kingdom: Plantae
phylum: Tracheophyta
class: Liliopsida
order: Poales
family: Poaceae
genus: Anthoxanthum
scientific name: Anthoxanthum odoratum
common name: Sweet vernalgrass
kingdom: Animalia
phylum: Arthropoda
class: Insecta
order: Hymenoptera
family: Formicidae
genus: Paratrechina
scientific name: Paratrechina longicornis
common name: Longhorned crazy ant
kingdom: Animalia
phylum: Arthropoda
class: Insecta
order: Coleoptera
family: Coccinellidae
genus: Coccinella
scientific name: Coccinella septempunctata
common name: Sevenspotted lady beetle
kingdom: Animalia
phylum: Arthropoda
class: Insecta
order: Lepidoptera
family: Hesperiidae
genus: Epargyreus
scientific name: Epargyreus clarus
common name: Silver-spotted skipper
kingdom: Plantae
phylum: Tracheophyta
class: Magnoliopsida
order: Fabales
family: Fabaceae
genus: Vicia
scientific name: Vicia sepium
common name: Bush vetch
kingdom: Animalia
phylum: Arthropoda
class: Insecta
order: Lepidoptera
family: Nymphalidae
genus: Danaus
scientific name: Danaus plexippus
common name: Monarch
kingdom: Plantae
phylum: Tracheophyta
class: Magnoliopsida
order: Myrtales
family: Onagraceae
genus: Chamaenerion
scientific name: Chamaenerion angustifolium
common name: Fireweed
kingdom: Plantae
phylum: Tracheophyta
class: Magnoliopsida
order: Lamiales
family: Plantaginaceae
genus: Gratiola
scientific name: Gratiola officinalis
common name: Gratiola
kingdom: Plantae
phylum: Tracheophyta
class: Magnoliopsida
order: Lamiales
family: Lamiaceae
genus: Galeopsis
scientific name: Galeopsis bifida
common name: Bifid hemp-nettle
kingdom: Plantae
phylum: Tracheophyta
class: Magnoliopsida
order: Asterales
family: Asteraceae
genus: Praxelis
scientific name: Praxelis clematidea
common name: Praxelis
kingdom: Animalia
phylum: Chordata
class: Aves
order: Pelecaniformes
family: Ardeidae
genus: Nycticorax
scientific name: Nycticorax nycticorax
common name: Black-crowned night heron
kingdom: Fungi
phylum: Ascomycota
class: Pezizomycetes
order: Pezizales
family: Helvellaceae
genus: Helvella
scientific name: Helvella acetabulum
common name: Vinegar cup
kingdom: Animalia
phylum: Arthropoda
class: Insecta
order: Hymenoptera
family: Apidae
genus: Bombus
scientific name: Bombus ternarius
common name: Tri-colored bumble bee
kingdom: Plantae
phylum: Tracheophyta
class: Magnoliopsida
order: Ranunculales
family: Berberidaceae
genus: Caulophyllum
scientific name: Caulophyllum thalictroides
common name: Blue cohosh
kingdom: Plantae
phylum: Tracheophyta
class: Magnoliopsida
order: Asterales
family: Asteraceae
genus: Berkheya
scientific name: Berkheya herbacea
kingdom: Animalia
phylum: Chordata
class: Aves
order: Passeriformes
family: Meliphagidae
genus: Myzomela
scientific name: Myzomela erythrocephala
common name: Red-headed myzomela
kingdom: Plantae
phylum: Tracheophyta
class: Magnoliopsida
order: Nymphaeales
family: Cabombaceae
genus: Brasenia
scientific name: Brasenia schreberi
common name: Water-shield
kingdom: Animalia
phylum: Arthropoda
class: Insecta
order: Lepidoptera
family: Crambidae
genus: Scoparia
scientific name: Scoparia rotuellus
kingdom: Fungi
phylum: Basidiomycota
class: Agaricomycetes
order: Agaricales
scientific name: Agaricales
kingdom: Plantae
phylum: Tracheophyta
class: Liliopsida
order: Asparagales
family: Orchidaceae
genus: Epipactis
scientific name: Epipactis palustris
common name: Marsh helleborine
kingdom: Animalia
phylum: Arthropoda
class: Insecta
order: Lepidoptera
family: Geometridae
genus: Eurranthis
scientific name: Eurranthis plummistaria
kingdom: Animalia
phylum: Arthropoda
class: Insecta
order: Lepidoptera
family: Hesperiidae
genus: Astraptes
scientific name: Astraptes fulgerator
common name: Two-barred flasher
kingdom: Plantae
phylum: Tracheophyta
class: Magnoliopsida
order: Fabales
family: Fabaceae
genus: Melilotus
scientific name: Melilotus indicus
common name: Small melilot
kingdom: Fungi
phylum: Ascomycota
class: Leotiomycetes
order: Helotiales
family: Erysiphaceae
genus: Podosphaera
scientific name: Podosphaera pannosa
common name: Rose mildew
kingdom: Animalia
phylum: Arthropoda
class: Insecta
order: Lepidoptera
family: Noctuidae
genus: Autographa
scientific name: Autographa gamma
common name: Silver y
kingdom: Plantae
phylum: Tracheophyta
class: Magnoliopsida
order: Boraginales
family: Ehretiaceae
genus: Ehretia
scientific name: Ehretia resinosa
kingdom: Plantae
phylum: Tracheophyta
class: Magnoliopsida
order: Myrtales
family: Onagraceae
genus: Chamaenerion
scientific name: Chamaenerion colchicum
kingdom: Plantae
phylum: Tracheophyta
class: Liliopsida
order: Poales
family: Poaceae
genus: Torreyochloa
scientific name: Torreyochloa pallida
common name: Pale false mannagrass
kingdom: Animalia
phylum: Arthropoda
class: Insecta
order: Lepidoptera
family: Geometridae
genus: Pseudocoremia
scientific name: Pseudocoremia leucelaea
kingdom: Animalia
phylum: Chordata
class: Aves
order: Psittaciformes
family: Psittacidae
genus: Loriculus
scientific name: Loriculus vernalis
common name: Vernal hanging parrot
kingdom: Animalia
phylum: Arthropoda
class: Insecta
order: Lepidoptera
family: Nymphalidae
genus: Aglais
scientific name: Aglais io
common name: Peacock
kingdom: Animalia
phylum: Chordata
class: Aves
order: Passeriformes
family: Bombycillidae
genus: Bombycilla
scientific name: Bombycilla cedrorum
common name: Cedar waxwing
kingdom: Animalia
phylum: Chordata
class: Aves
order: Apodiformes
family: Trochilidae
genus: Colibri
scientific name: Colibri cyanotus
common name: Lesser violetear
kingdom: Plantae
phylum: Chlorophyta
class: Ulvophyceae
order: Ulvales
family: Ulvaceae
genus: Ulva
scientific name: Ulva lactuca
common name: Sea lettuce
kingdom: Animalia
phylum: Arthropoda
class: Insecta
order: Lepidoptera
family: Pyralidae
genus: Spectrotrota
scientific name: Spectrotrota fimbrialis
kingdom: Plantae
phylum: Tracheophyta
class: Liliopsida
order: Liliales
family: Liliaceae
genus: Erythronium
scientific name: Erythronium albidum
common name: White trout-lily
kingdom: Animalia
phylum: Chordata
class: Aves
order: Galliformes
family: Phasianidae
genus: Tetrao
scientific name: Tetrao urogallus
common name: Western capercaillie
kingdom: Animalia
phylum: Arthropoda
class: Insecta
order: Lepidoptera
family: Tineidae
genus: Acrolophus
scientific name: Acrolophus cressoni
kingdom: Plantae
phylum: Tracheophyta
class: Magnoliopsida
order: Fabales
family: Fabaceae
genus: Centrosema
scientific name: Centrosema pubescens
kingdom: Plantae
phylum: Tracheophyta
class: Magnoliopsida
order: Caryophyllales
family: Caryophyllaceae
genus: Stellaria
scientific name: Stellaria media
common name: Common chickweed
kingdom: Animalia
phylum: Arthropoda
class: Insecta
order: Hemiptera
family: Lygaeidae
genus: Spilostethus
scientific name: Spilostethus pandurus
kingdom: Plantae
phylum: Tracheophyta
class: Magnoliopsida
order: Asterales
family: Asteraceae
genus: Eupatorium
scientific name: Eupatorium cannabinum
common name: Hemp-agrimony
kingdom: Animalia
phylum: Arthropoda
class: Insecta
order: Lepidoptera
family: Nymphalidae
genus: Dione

■ ■ ■ ■

Could you reproduce all the records above with "common name" renamed to "vernacular name" everywhere it appears, leaving everything else unchanged?

kingdom: Plantae
phylum: Tracheophyta
class: Liliopsida
order: Poales
family: Poaceae
genus: Anthoxanthum
scientific name: Anthoxanthum odoratum
vernacular name: Sweet vernalgrass
kingdom: Animalia
phylum: Arthropoda
class: Insecta
order: Hymenoptera
family: Formicidae
genus: Paratrechina
scientific name: Paratrechina longicornis
vernacular name: Longhorned crazy ant
kingdom: Animalia
phylum: Arthropoda
class: Insecta
order: Coleoptera
family: Coccinellidae
genus: Coccinella
scientific name: Coccinella septempunctata
vernacular name: Sevenspotted lady beetle
kingdom: Animalia
phylum: Arthropoda
class: Insecta
order: Lepidoptera
family: Hesperiidae
genus: Epargyreus
scientific name: Epargyreus clarus
vernacular name: Silver-spotted skipper
kingdom: Plantae
phylum: Tracheophyta
class: Magnoliopsida
order: Fabales
family: Fabaceae
genus: Vicia
scientific name: Vicia sepium
vernacular name: Bush vetch
kingdom: Animalia
phylum: Arthropoda
class: Insecta
order: Lepidoptera
family: Nymphalidae
genus: Danaus
scientific name: Danaus plexippus
vernacular name: Monarch
kingdom: Plantae
phylum: Tracheophyta
class: Magnoliopsida
order: Myrtales
family: Onagraceae
genus: Chamaenerion
scientific name: Chamaenerion angustifolium
vernacular name: Fireweed
kingdom: Plantae
phylum: Tracheophyta
class: Magnoliopsida
order: Lamiales
family: Plantaginaceae
genus: Gratiola
scientific name: Gratiola officinalis
vernacular name: Gratiola
kingdom: Plantae
phylum: Tracheophyta
class: Magnoliopsida
order: Lamiales
family: Lamiaceae
genus: Galeopsis
scientific name: Galeopsis bifida
vernacular name: Bifid hemp-nettle
kingdom: Plantae
phylum: Tracheophyta
class: Magnoliopsida
order: Asterales
family: Asteraceae
genus: Praxelis
scientific name: Praxelis clematidea
vernacular name: Praxelis
kingdom: Animalia
phylum: Chordata
class: Aves
order: Pelecaniformes
family: Ardeidae
genus: Nycticorax
scientific name: Nycticorax nycticorax
vernacular name: Black-crowned night heron
kingdom: Fungi
phylum: Ascomycota
class: Pezizomycetes
order: Pezizales
family: Helvellaceae
genus: Helvella
scientific name: Helvella acetabulum
vernacular name: Vinegar cup
kingdom: Animalia
phylum: Arthropoda
class: Insecta
order: Hymenoptera
family: Apidae
genus: Bombus
scientific name: Bombus ternarius
vernacular name: Tri-colored bumble bee
kingdom: Plantae
phylum: Tracheophyta
class: Magnoliopsida
order: Ranunculales
family: Berberidaceae
genus: Caulophyllum
scientific name: Caulophyllum thalictroides
vernacular name: Blue cohosh
kingdom: Plantae
phylum: Tracheophyta
class: Magnoliopsida
order: Asterales
family: Asteraceae
genus: Berkheya
scientific name: Berkheya herbacea
kingdom: Animalia
phylum: Chordata
class: Aves
order: Passeriformes
family: Meliphagidae
genus: Myzomela
scientific name: Myzomela erythrocephala
vernacular name: Red-headed myzomela
kingdom: Plantae
phylum: Tracheophyta
class: Magnoliopsida
order: Nymphaeales
family: Cabombaceae
genus: Brasenia
scientific name: Brasenia schreberi
vernacular name: Water-shield
kingdom: Animalia
phylum: Arthropoda
class: Insecta
order: Lepidoptera
family: Crambidae
genus: Scoparia
scientific name: Scoparia rotuellus
kingdom: Fungi
phylum: Basidiomycota
class: Agaricomycetes
order: Agaricales
scientific name: Agaricales
kingdom: Plantae
phylum: Tracheophyta
class: Liliopsida
order: Asparagales
family: Orchidaceae
genus: Epipactis
scientific name: Epipactis palustris
vernacular name: Marsh helleborine
kingdom: Animalia
phylum: Arthropoda
class: Insecta
order: Lepidoptera
family: Geometridae
genus: Eurranthis
scientific name: Eurranthis plummistaria
kingdom: Animalia
phylum: Arthropoda
class: Insecta
order: Lepidoptera
family: Hesperiidae
genus: Astraptes
scientific name: Astraptes fulgerator
vernacular name: Two-barred flasher
kingdom: Plantae
phylum: Tracheophyta
class: Magnoliopsida
order: Fabales
family: Fabaceae
genus: Melilotus
scientific name: Melilotus indicus
vernacular name: Small melilot
kingdom: Fungi
phylum: Ascomycota
class: Leotiomycetes
order: Helotiales
family: Erysiphaceae
genus: Podosphaera
scientific name: Podosphaera pannosa
vernacular name: Rose mildew
kingdom: Animalia
phylum: Arthropoda
class: Insecta
order: Lepidoptera
family: Noctuidae
genus: Autographa
scientific name: Autographa gamma
vernacular name: Silver y
kingdom: Plantae
phylum: Tracheophyta
class: Magnoliopsida
order: Boraginales
family: Ehretiaceae
genus: Ehretia
scientific name: Ehretia resinosa
kingdom: Plantae
phylum: Tracheophyta
class: Magnoliopsida
order: Myrtales
family: Onagraceae
genus: Chamaenerion
scientific name: Chamaenerion colchicum
kingdom: Plantae
phylum: Tracheophyta
class: Liliopsida
order: Poales
family: Poaceae
genus: Torreyochloa
scientific name: Torreyochloa pallida
vernacular name: Pale false mannagrass
kingdom: Animalia
phylum: Arthropoda
class: Insecta
order: Lepidoptera
family: Geometridae
genus: Pseudocoremia
scientific name: Pseudocoremia leucelaea
kingdom: Animalia
phylum: Chordata
class: Aves
order: Psittaciformes
family: Psittacidae
genus: Loriculus
scientific name: Loriculus vernalis
vernacular name: Vernal hanging parrot
kingdom: Animalia
phylum: Arthropoda
class: Insecta
order: Lepidoptera
family: Nymphalidae
genus: Aglais
scientific name: Aglais io
vernacular name: Peacock
kingdom: Animalia
phylum: Chordata
class: Aves
order: Passeriformes
family: Bombycillidae
genus: Bombycilla
scientific name: Bombycilla cedrorum
vernacular name: Cedar waxwing
kingdom: Animalia
phylum: Chordata
class: Aves
order: Apodiformes
family: Trochilidae
genus: Colibri
scientific name: Colibri cyanotus
vernacular name: Lesser violetear
kingdom: Plantae
phylum: Chlorophyta
class: Ulvophyceae
order: Ulvales
family: Ulvaceae
genus: Ulva
scientific name: Ulva lactuca
vernacular name: Sea lettuce
kingdom: Animalia
phylum: Arthropoda
class: Insecta
order: Lepidoptera
family: Pyralidae
genus: Spectrotrota
scientific name: Spectrotrota fimbrialis
kingdom: Plantae
phylum: Tracheophyta
class: Liliopsida
order: Liliales
family: Liliaceae
genus: Erythronium
scientific name: Erythronium albidum
vernacular name: White trout-lily
kingdom: Animalia
phylum: Chordata
class: Aves
order: Galliformes
family: Phasianidae
genus: Tetrao
scientific name: Tetrao urogallus
vernacular name: Western capercaillie
kingdom: Animalia
phylum: Arthropoda
class: Insecta
order: Lepidoptera
family: Tineidae
genus: Acrolophus
scientific name: Acrolophus cressoni
kingdom: Plantae
phylum: Tracheophyta
class: Magnoliopsida
order: Fabales
family: Fabaceae
genus: Centrosema
scientific name: Centrosema pubescens
kingdom: Plantae
phylum: Tracheophyta
class: Magnoliopsida
order: Caryophyllales
family: Caryophyllaceae
genus: Stellaria
scientific name: Stellaria media
vernacular name: Common chickweed
kingdom: Animalia
phylum: Arthropoda
class: Insecta
order: Hemiptera
family: Lygaeidae
genus: Spilostethus
scientific name: Spilostethus pandurus
kingdom: Plantae
phylum: Tracheophyta
class: Magnoliopsida
order: Asterales
family: Asteraceae
genus: Eupatorium
scientific name: Eupatorium cannabinum
vernacular name: Hemp-agrimony
kingdom: Animalia
phylum: Arthropoda
class: Insecta
order: Lepidoptera
family: Nymphalidae
genus: Dione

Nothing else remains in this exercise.